La lutte contre la tuberculose a été toujours considérée comme une intervention sanitaire prioritaire et est organisée au Maroc dans le cadre du Programme National de Lutte Antituberculeuse (PNLAT). Le nouveau programme antituberculeux a été révisé pendant l’année 1990. Il a été mis en œuvre dans toutes les provinces à partir de janvier 1991, afin de réduire de façon notable la transmission du bacille tuberculeux dans la population.
Actuellement, le Maroc, concerné par les objectifs du millénaire tracés par l’ONU en matière de développement humain, est engagé par la nouvelle stratégie à établir pour la durée 2 006 – 2 015 que recommande l’OMS. Les six composantes de la nouvelle stratégie « Halte à la tuberculose » sont les suivantes : poursuivre l’extension et le renforcement d’un traitement DOTS de qualité ; s’atteler au problème de la co-infection tuberculose/VIH, de la tuberculose polypharmacorésistante et autres difficultés existantes ; contribuer au renforcement des systèmes de santé ; faire participer tous les dispensateurs de soins ; doter les tuberculeux et les communautés des moyens d’agir ; faciliter et promouvoir la recherche.

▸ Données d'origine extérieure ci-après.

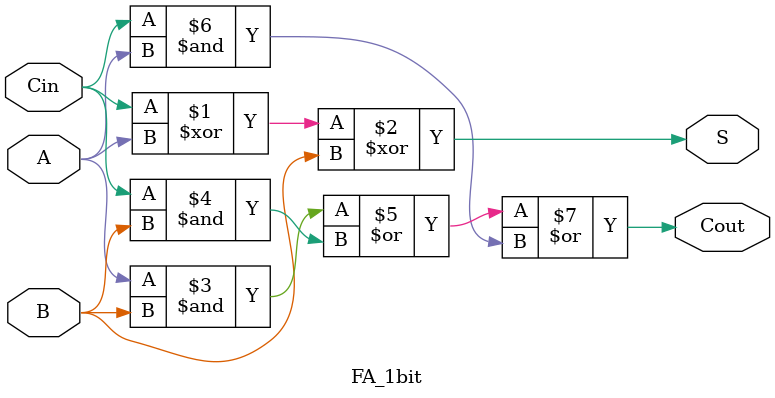
<source format=v>
module Substractor(A,B,Bin,S,Bout);
	input [7:0] A,B;
	input Bin;
	output [8:0] S;
	output Bout;
	wire [7:0] t;
	wire [8:0] tb;

	twoC com(B,tb);
	FA_1bit FA0(.A(A[0]), .B(tb[0]), .Cin(Bin), .S(S[0]), .Cout(t[0]));
	FA_1bit FA1(.A(A[1]), .B(tb[1]), .Cin(t[0]), .S(S[1]), .Cout(t[1]));
	FA_1bit FA2(.A(A[2]), .B(tb[2]), .Cin(t[1]), .S(S[2]), .Cout(t[2]));
	FA_1bit FA3(.A(A[3]), .B(tb[3]), .Cin(t[2]), .S(S[3]), .Cout(t[3]));
	FA_1bit FA4(.A(A[4]), .B(tb[4]), .Cin(t[3]), .S(S[4]), .Cout(t[4]));
	FA_1bit FA5(.A(A[5]), .B(tb[5]), .Cin(t[4]), .S(S[5]), .Cout(t[5]));
	FA_1bit FA6(.A(A[6]), .B(tb[6]), .Cin(t[5]), .S(S[6]), .Cout(t[6]));
	FA_1bit FA7(.A(A[7]), .B(tb[7]), .Cin(t[6]), .S(S[7]), .Cout(t[7]));
	FA_1bit FA8(.A(A[7]), .B(tb[8]), .Cin(t[7]), .S(S[8]), .Cout(Bout));
	
endmodule

//---------A 1-bit 2'complements---------//


module twoC(b,ans);
	input [7:0] b;
	output [8:0] ans;
	wire [7:0] t;
	assign ans[0]=b[0]^(1'b0);
	assign t[0]=ans[0];
	assign ans[1]=t[0]^b[1];
	assign t[1]=ans[1]|t[0];
	assign ans[2]=b[2]^t[1];
	assign t[2]=ans[2]|t[1];
	assign ans[3]=b[3]^t[2];
	assign t[3]=ans[3]|t[2];
	assign ans[4]=b[4]^t[3];
	assign t[4]=ans[4]|t[3];
	assign ans[5]=b[5]^t[4];
	assign t[5]=ans[5]|t[4];
	assign ans[6]=b[6]^t[5];
	assign t[6]=ans[6]|t[5];
	assign ans[7]=b[7]^t[6];
	assign t[7]=ans[7]|t[6];
	assign ans[8]=b[7]^t[7];
	
endmodule 
//----------A 1-bit full adder-----------//
module FA_1bit(A,B,Cin,S,Cout);
	input A, B,Cin;
	output S,Cout;

	assign S = Cin^A^B;
	assign Cout = (A&B)|(Cin&B)|(Cin&A);
endmodule 

</source>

L’interpellation du phénomène de la pauvreté comme donnée fondamentale dans le diagnostic de la prévalence et de l’incidence de la tuberculose au Maroc, cadre opportunément avec le grand chantier national de l’Initiative Nationale de Développement Humain. La stratégie d’action doit comporter les activités nécessaires pour plaidoyer auprès de tous les partenaires, y compris les médias qui jouent leur rôle fort pertinent de sensibilisation et d’éducation du public, pour augmenter le niveau de la prévention et de la promotion de comportements corrects en cas de maladie. Quant aux ONG et associations, leur rôle réside dans l’identification précise et concrète des besoins des populations, comme dans l’accompagnement du suivi des actions sur le terrain et dans la fonction de veille et de l’appréciation critique des processus de réalisation, fonction citoyenne indispensable pour une réelle et efficiente évaluation des stratégies déployées et des efforts investis sur le terrain. En effet, la démarche intersectorielle est depuis des années, une culture bien assimilée et bien éprouvée par les personnels du Ministère de la Santé permettant de soutenir les performances de la quasi-totalité des programmes sanitaires, tout particulièrement en direction de nos populations cibles du monde rural et dans nos activités nationales de prévention, d’éducation et de mobilisation sociale. Pour la réussite de la lutte contre cette pathologie, un engagement concret et volontariste est indispensable, de la part de tous les professionnels de la santé aussi bien du secteur privé que public, des laboratoires d’analyses, de l’industrie pharmaceutique et parmi les membres des organisations professionnelles et des sociétés savantes, dans un esprit de solidarité pour une nouvelle relance du programme de lutte contre la tuberculose dans toutes ses formes.